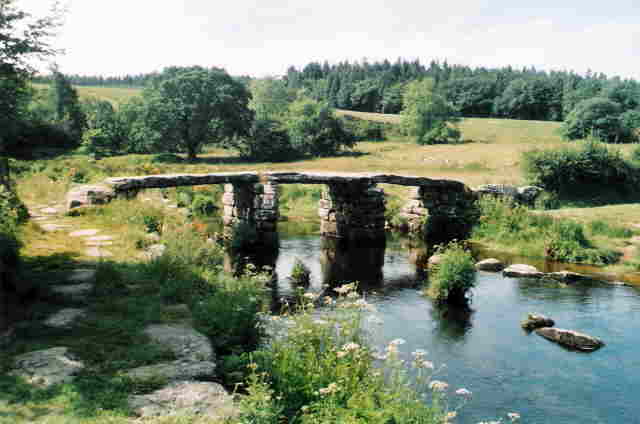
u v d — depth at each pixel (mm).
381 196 25484
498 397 8945
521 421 8164
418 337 11656
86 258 9820
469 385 9344
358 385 5160
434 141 76875
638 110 74625
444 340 11523
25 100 8250
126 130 62438
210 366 5562
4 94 7625
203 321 6961
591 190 35875
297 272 16625
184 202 29922
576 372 10055
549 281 17125
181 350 5926
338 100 128750
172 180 21047
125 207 14773
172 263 9016
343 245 23578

## Exercise requirements
Pictures included in the data should be dropped; everything else must be repeated exactly.

## Problem solution
u v d — depth at each pixel (mm).
381 196 25484
498 397 8945
521 421 8164
418 337 11656
86 258 9820
469 385 9344
358 385 5160
434 141 76875
638 110 74625
444 340 11523
25 100 8250
126 130 62438
210 366 5562
4 94 7625
203 321 6961
591 190 35875
297 272 16625
184 202 29922
576 372 10055
549 281 17125
181 350 5926
338 100 128750
172 180 21047
125 207 14773
172 263 9016
343 245 23578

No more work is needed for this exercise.